Intuitive explanations of basic engineering-

related mathematical concepts

Abstract - Current students learn differently: many

instructors observe less textbook-reliance and more

dependence on web-based explanations, short videos,

animations, and demonstrations. When it comes to

concept comprehension, students repeatedly miss the

Aha! Moment, and ask for more hands-on, experiential,

visual, intuitive, fun (e.g., game-based), and tech-based

information. Clearly, basic concepts should be introduced

in easy-to-comprehend, visual, and intuitive ways. This is

most relevant in math courses that are usually taught with

little or no connection to other disciplines, and in

particular engineering.
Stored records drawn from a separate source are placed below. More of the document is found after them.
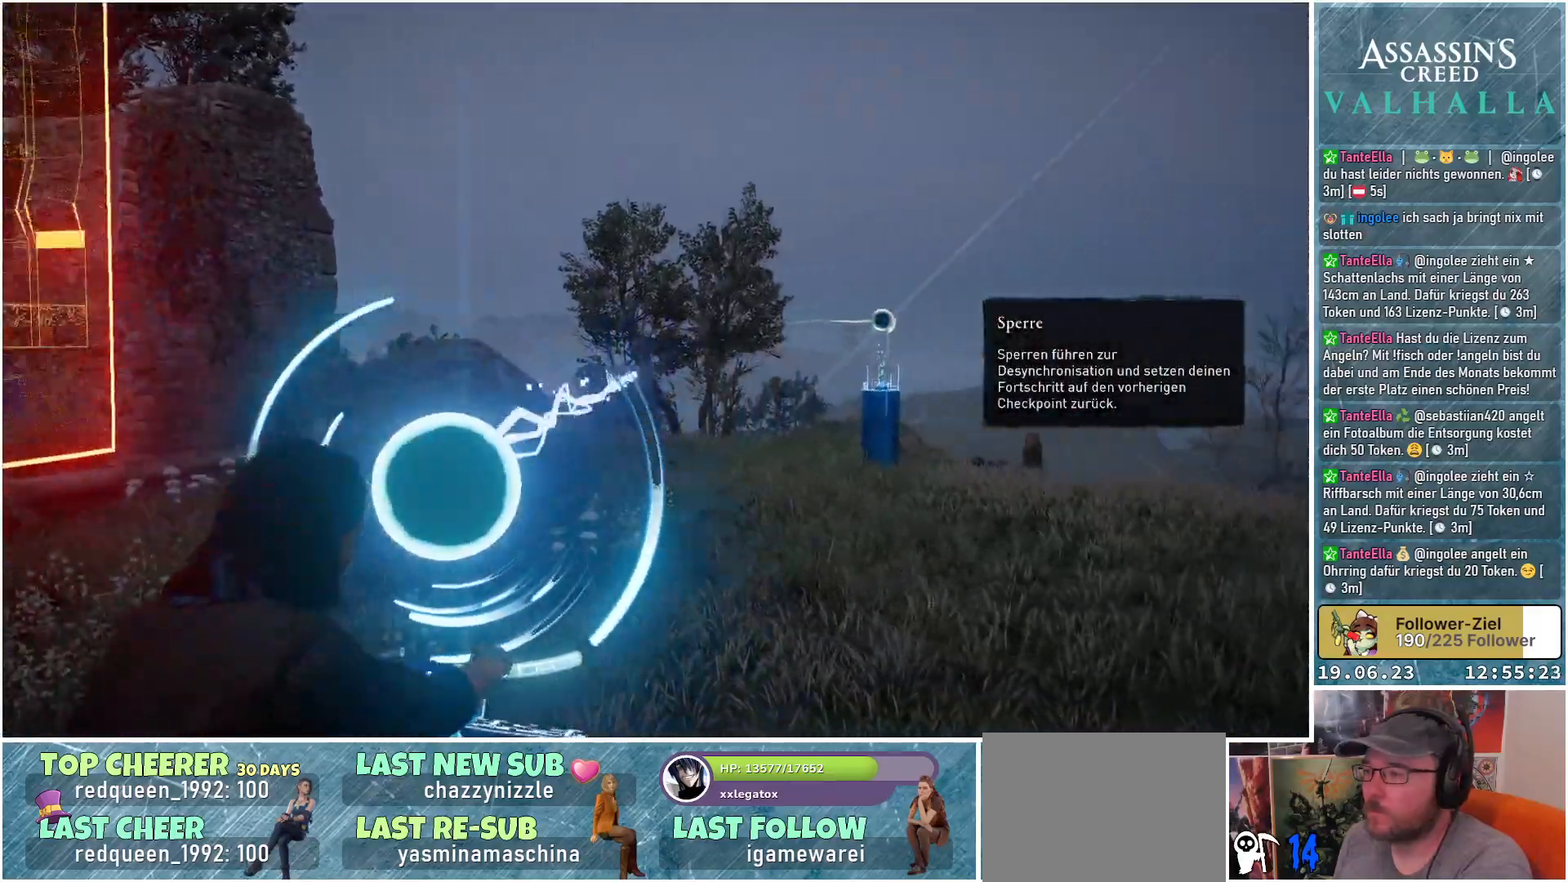
{"buttons": [], "left_stick": "center", "right_stick": "up-left", "events": [[300, "right_stick", "center"], [450, "right_stick", "up-left"]]}
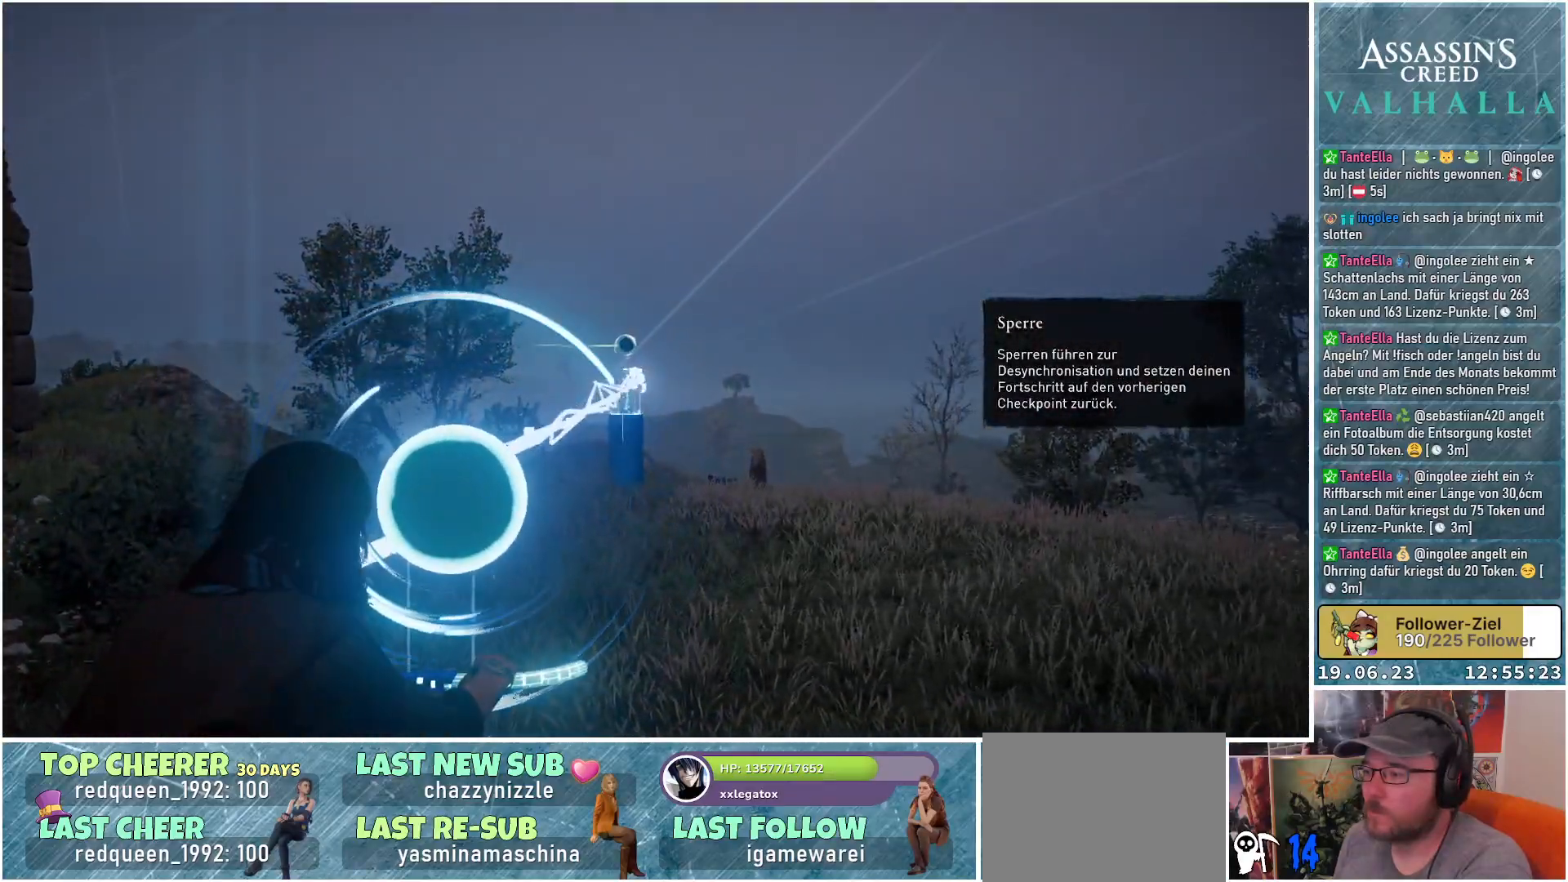
{"buttons": [], "left_stick": "center", "right_stick": "up-left", "events": []}
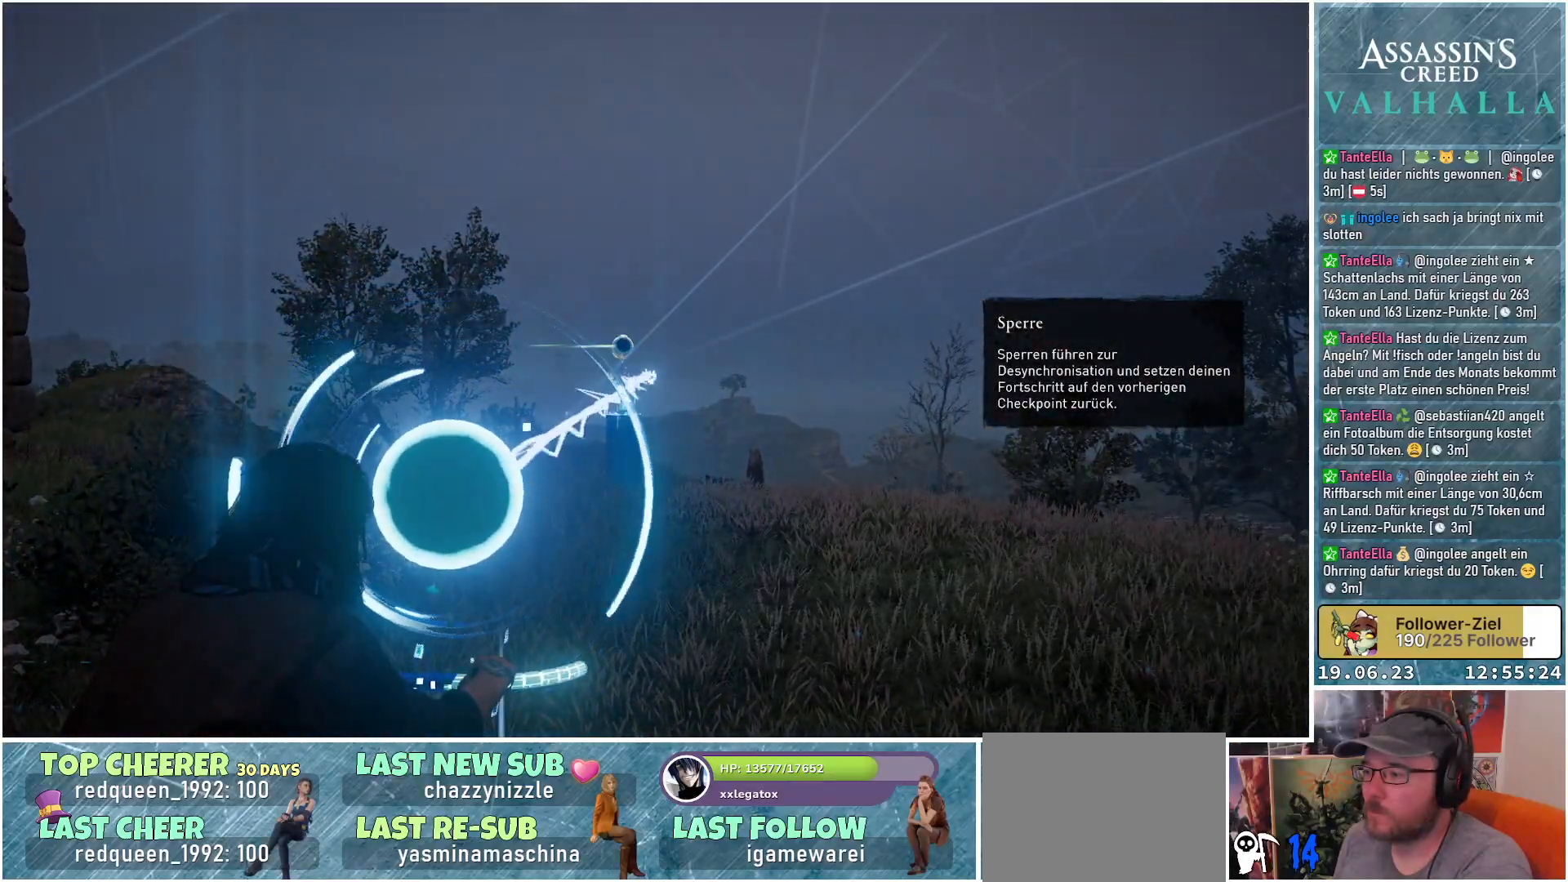
{"buttons": [], "left_stick": "center", "right_stick": "up-left", "events": []}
This paper focuses on introducing

basic math concepts by linking them to daily experiences

using relevant analogy-based examples, to be introduced

prior to delving into purely mathematical explanations

and proofs. The paper uses tangible examples for

visualizing some concepts in algebra and set theory, as

well as for visual interpretation of large and small

numbers.

Keywords-Visual, intuitive, learning, math, algebra,

Venn.

1 INTRODUCTION

This paper introduces some ideas for explaining

engineering-related mathematical concepts by linking

them to daily experiences. The focus is on visual and

intuitive experience-based explanations of some math

concepts. The examples are meant to provide

additional material for introductory purposes only, to

allow students to see the relevance of math to their

daily life. They are intended to allow learners to not

only recognize and appreciate the relevance of math

to everyday life, but also tap on different learning

styles and keep learners engaged, thereby allowing

for multiple and diverse ways of comprehension.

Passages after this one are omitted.